* Records for this exercise:

'''

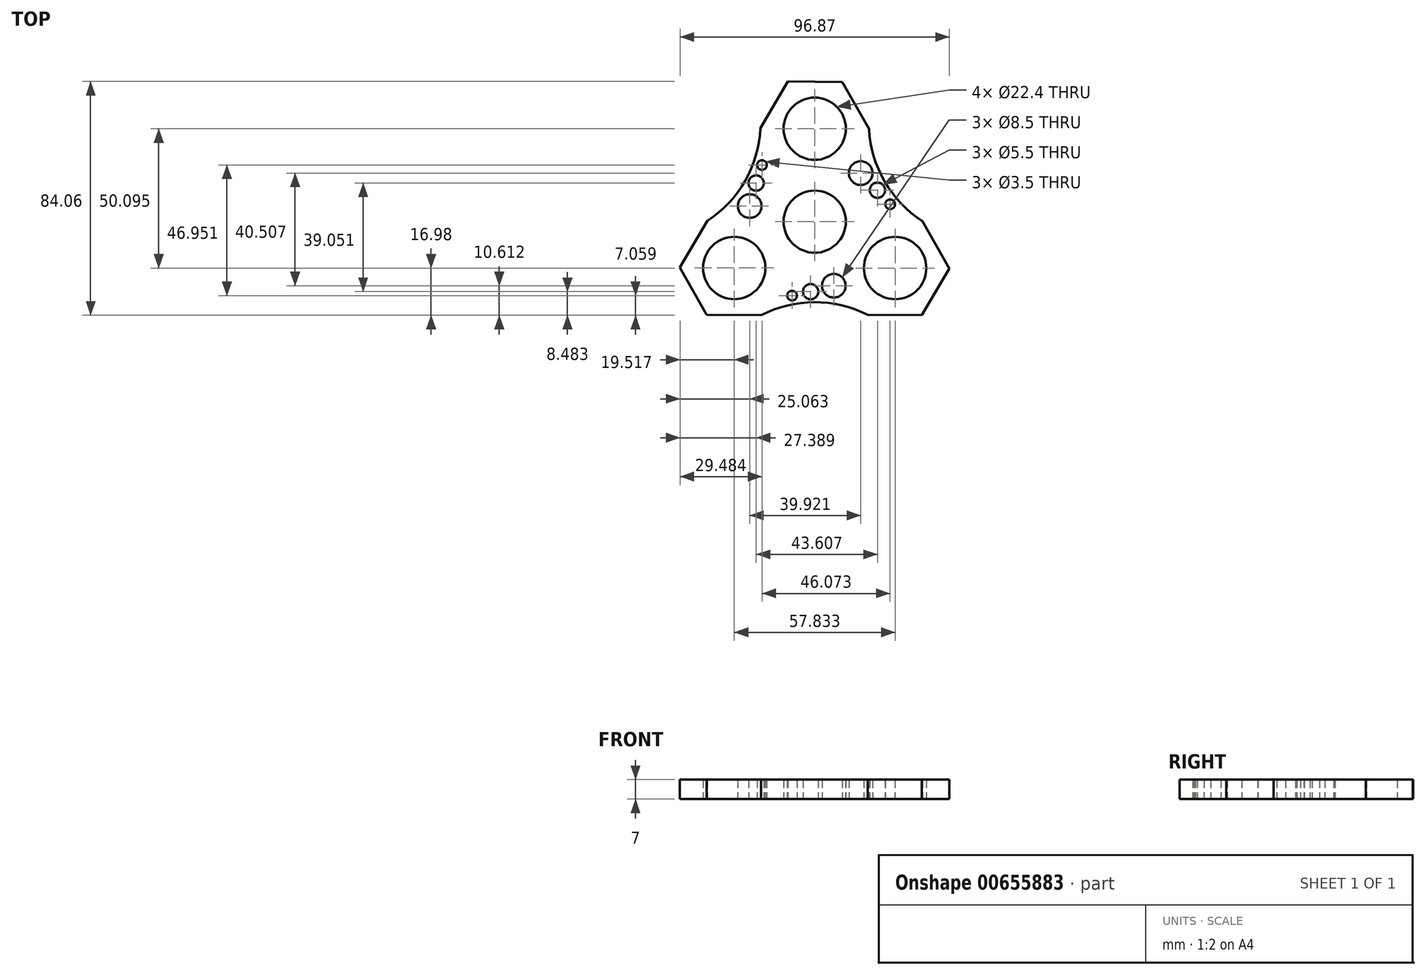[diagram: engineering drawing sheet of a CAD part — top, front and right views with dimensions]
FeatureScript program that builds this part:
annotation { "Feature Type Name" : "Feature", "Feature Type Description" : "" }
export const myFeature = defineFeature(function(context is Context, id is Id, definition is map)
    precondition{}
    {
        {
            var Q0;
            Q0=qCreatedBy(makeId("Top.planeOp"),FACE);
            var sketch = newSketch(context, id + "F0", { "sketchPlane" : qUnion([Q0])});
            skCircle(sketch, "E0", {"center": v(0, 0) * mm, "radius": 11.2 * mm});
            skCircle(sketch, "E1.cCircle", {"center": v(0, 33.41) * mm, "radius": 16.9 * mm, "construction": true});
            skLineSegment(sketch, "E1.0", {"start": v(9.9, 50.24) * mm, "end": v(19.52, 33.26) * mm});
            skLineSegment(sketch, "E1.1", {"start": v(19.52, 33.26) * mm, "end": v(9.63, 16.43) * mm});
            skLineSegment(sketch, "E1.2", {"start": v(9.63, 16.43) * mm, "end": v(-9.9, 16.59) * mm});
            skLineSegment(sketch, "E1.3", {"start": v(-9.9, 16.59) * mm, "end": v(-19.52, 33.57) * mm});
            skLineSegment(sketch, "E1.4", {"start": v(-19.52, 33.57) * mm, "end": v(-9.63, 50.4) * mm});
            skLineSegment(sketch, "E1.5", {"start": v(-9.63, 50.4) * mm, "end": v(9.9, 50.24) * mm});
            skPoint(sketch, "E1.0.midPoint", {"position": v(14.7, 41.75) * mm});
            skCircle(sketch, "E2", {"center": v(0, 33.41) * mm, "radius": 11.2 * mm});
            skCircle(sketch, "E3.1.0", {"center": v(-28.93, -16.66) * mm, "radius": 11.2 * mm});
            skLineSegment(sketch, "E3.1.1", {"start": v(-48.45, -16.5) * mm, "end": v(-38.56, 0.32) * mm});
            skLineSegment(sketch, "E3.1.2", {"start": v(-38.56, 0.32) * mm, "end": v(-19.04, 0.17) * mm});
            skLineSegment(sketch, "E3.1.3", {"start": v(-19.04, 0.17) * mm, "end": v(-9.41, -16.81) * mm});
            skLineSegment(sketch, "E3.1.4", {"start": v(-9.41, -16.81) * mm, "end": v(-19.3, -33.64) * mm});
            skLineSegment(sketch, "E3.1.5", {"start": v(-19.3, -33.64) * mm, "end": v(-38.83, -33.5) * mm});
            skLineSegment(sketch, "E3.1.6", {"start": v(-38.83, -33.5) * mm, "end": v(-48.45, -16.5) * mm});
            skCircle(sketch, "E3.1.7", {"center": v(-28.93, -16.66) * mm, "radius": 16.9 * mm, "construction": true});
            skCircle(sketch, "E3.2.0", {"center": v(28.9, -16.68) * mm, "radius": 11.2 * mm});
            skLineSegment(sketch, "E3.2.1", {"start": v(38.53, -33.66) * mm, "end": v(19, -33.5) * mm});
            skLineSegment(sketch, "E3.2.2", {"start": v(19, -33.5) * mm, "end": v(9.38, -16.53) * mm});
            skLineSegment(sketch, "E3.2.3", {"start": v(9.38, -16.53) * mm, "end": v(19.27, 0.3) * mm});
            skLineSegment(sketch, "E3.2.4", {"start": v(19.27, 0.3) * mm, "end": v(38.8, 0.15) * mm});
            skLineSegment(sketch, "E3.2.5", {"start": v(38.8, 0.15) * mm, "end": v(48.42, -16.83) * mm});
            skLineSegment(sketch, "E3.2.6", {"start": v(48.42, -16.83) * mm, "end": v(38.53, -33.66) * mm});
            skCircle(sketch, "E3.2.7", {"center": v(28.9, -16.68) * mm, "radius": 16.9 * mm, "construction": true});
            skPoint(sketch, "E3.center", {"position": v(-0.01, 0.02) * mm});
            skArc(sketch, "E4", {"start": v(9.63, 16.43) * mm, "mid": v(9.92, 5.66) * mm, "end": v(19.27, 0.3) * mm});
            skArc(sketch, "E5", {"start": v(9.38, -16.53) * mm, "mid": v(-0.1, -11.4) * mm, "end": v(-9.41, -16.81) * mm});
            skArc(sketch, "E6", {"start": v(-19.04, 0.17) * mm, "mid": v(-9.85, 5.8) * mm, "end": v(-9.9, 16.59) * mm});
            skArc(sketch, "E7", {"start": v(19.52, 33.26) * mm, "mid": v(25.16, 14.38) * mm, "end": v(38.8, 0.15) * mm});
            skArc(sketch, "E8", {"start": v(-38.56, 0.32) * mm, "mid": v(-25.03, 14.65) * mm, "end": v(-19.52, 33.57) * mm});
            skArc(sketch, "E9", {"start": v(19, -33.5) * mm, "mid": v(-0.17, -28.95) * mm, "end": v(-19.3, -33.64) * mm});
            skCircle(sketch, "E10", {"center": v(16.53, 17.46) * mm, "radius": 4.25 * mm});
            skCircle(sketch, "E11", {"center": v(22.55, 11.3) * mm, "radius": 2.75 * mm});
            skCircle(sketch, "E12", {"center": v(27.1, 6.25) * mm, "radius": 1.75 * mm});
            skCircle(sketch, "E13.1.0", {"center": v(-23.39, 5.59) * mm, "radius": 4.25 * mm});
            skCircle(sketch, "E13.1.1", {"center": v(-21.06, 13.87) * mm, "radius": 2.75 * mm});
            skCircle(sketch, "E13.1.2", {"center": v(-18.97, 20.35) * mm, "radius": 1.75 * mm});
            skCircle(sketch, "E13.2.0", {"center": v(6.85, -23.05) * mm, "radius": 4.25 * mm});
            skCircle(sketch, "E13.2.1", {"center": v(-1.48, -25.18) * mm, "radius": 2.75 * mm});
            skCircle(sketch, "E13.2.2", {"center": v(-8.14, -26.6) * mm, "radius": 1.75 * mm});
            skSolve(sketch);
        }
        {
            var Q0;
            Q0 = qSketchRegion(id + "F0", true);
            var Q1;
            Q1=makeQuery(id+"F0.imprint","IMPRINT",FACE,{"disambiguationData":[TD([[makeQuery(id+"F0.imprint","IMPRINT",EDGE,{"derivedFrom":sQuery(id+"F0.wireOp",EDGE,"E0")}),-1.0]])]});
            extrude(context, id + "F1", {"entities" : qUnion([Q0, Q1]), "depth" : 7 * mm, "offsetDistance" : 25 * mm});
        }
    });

'''

* Goal of the exercise:
Copy out all of the material above word for word, leaving out the pictures.

* Exercise output:
[diagram: engineering drawing sheet of a CAD part — top, front and right views with dimensions]
FeatureScript program that builds this part:
annotation { "Feature Type Name" : "Feature", "Feature Type Description" : "" }
export const myFeature = defineFeature(function(context is Context, id is Id, definition is map)
    precondition{}
    {
        {
            var Q0;
            Q0=qCreatedBy(makeId("Top.planeOp"),FACE);
            var sketch = newSketch(context, id + "F0", { "sketchPlane" : qUnion([Q0])});
            skCircle(sketch, "E0", {"center": v(0, 0) * mm, "radius": 11.2 * mm});
            skCircle(sketch, "E1.cCircle", {"center": v(0, 33.41) * mm, "radius": 16.9 * mm, "construction": true});
            skLineSegment(sketch, "E1.0", {"start": v(9.9, 50.24) * mm, "end": v(19.52, 33.26) * mm});
            skLineSegment(sketch, "E1.1", {"start": v(19.52, 33.26) * mm, "end": v(9.63, 16.43) * mm});
            skLineSegment(sketch, "E1.2", {"start": v(9.63, 16.43) * mm, "end": v(-9.9, 16.59) * mm});
            skLineSegment(sketch, "E1.3", {"start": v(-9.9, 16.59) * mm, "end": v(-19.52, 33.57) * mm});
            skLineSegment(sketch, "E1.4", {"start": v(-19.52, 33.57) * mm, "end": v(-9.63, 50.4) * mm});
            skLineSegment(sketch, "E1.5", {"start": v(-9.63, 50.4) * mm, "end": v(9.9, 50.24) * mm});
            skPoint(sketch, "E1.0.midPoint", {"position": v(14.7, 41.75) * mm});
            skCircle(sketch, "E2", {"center": v(0, 33.41) * mm, "radius": 11.2 * mm});
            skCircle(sketch, "E3.1.0", {"center": v(-28.93, -16.66) * mm, "radius": 11.2 * mm});
            skLineSegment(sketch, "E3.1.1", {"start": v(-48.45, -16.5) * mm, "end": v(-38.56, 0.32) * mm});
            skLineSegment(sketch, "E3.1.2", {"start": v(-38.56, 0.32) * mm, "end": v(-19.04, 0.17) * mm});
            skLineSegment(sketch, "E3.1.3", {"start": v(-19.04, 0.17) * mm, "end": v(-9.41, -16.81) * mm});
            skLineSegment(sketch, "E3.1.4", {"start": v(-9.41, -16.81) * mm, "end": v(-19.3, -33.64) * mm});
            skLineSegment(sketch, "E3.1.5", {"start": v(-19.3, -33.64) * mm, "end": v(-38.83, -33.5) * mm});
            skLineSegment(sketch, "E3.1.6", {"start": v(-38.83, -33.5) * mm, "end": v(-48.45, -16.5) * mm});
            skCircle(sketch, "E3.1.7", {"center": v(-28.93, -16.66) * mm, "radius": 16.9 * mm, "construction": true});
            skCircle(sketch, "E3.2.0", {"center": v(28.9, -16.68) * mm, "radius": 11.2 * mm});
            skLineSegment(sketch, "E3.2.1", {"start": v(38.53, -33.66) * mm, "end": v(19, -33.5) * mm});
            skLineSegment(sketch, "E3.2.2", {"start": v(19, -33.5) * mm, "end": v(9.38, -16.53) * mm});
            skLineSegment(sketch, "E3.2.3", {"start": v(9.38, -16.53) * mm, "end": v(19.27, 0.3) * mm});
            skLineSegment(sketch, "E3.2.4", {"start": v(19.27, 0.3) * mm, "end": v(38.8, 0.15) * mm});
            skLineSegment(sketch, "E3.2.5", {"start": v(38.8, 0.15) * mm, "end": v(48.42, -16.83) * mm});
            skLineSegment(sketch, "E3.2.6", {"start": v(48.42, -16.83) * mm, "end": v(38.53, -33.66) * mm});
            skCircle(sketch, "E3.2.7", {"center": v(28.9, -16.68) * mm, "radius": 16.9 * mm, "construction": true});
            skPoint(sketch, "E3.center", {"position": v(-0.01, 0.02) * mm});
            skArc(sketch, "E4", {"start": v(9.63, 16.43) * mm, "mid": v(9.92, 5.66) * mm, "end": v(19.27, 0.3) * mm});
            skArc(sketch, "E5", {"start": v(9.38, -16.53) * mm, "mid": v(-0.1, -11.4) * mm, "end": v(-9.41, -16.81) * mm});
            skArc(sketch, "E6", {"start": v(-19.04, 0.17) * mm, "mid": v(-9.85, 5.8) * mm, "end": v(-9.9, 16.59) * mm});
            skArc(sketch, "E7", {"start": v(19.52, 33.26) * mm, "mid": v(25.16, 14.38) * mm, "end": v(38.8, 0.15) * mm});
            skArc(sketch, "E8", {"start": v(-38.56, 0.32) * mm, "mid": v(-25.03, 14.65) * mm, "end": v(-19.52, 33.57) * mm});
            skArc(sketch, "E9", {"start": v(19, -33.5) * mm, "mid": v(-0.17, -28.95) * mm, "end": v(-19.3, -33.64) * mm});
            skCircle(sketch, "E10", {"center": v(16.53, 17.46) * mm, "radius": 4.25 * mm});
            skCircle(sketch, "E11", {"center": v(22.55, 11.3) * mm, "radius": 2.75 * mm});
            skCircle(sketch, "E12", {"center": v(27.1, 6.25) * mm, "radius": 1.75 * mm});
            skCircle(sketch, "E13.1.0", {"center": v(-23.39, 5.59) * mm, "radius": 4.25 * mm});
            skCircle(sketch, "E13.1.1", {"center": v(-21.06, 13.87) * mm, "radius": 2.75 * mm});
            skCircle(sketch, "E13.1.2", {"center": v(-18.97, 20.35) * mm, "radius": 1.75 * mm});
            skCircle(sketch, "E13.2.0", {"center": v(6.85, -23.05) * mm, "radius": 4.25 * mm});
            skCircle(sketch, "E13.2.1", {"center": v(-1.48, -25.18) * mm, "radius": 2.75 * mm});
            skCircle(sketch, "E13.2.2", {"center": v(-8.14, -26.6) * mm, "radius": 1.75 * mm});
            skSolve(sketch);
        }
        {
            var Q0;
            Q0 = qSketchRegion(id + "F0", true);
            var Q1;
            Q1=makeQuery(id+"F0.imprint","IMPRINT",FACE,{"disambiguationData":[TD([[makeQuery(id+"F0.imprint","IMPRINT",EDGE,{"derivedFrom":sQuery(id+"F0.wireOp",EDGE,"E0")}),-1.0]])]});
            extrude(context, id + "F1", {"entities" : qUnion([Q0, Q1]), "depth" : 7 * mm, "offsetDistance" : 25 * mm});
        }
    });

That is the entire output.